[Instructions to follow]:
From the items below, pull out every line that contains the string "para" and copy each one. Treat the match as case-sensitive.

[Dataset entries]
=== Begin Enclosure ===

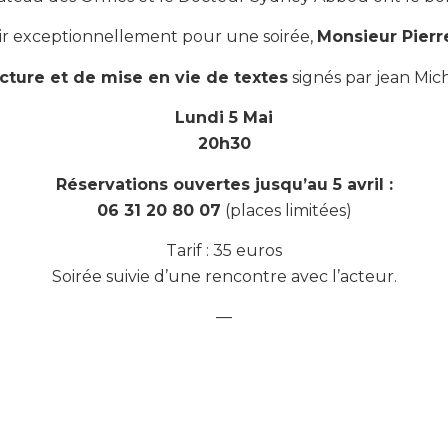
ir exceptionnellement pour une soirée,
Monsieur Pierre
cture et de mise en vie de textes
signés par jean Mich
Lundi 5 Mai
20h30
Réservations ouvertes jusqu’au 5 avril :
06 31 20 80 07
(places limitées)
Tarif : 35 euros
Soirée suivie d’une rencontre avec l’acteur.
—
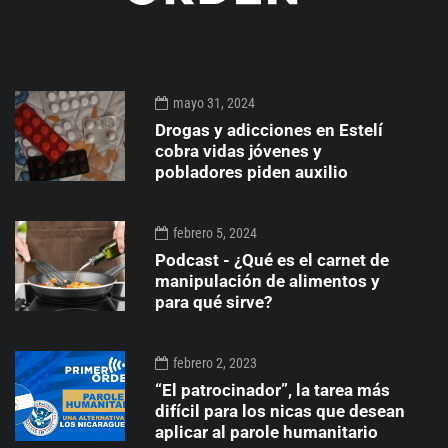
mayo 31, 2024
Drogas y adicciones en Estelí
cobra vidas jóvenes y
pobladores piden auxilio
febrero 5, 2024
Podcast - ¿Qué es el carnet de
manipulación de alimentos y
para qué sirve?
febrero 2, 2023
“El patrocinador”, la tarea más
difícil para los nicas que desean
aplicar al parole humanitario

=== End Enclosure ===

[Response area]:
para qué sirve?
difícil para los nicas que desean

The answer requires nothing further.